*ASSIGNMENT*
Your answer should consist of each line from the data below that contains "Dangchu".
== AVAILABLE RECORDS ==
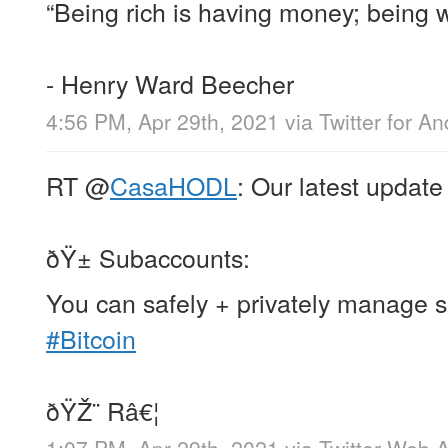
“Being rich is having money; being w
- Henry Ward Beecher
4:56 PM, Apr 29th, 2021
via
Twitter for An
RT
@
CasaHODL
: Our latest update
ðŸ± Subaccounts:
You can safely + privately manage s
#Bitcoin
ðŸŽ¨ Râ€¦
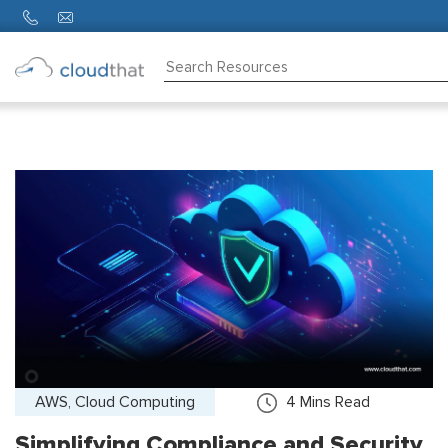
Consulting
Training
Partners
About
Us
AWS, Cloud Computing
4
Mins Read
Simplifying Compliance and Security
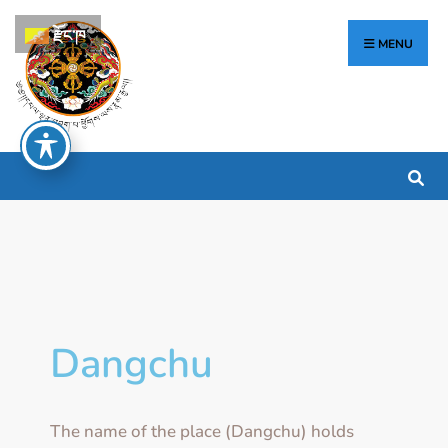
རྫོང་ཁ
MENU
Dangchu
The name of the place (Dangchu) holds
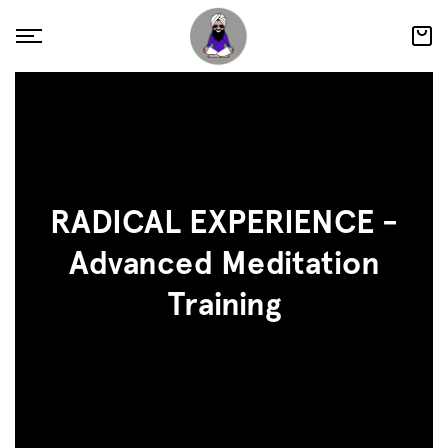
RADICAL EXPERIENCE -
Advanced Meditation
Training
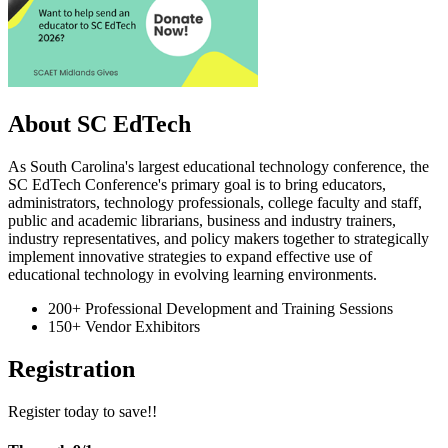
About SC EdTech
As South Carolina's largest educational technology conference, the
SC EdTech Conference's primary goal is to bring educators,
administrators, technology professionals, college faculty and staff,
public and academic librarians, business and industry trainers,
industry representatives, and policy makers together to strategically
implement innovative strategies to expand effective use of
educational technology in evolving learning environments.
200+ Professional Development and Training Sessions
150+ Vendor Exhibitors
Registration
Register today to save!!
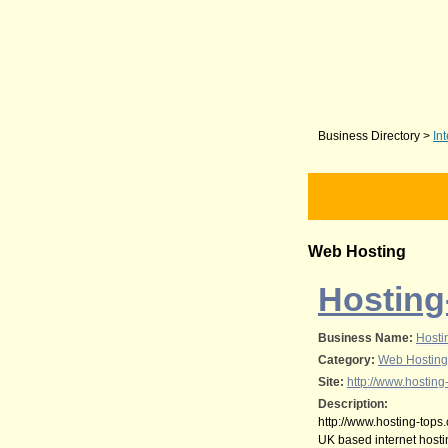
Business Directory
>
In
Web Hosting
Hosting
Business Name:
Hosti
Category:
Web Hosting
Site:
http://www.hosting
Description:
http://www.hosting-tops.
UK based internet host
===
*RESPONSE TO THIS TASK*
Dangchu
The name of the place (Dangchu) holds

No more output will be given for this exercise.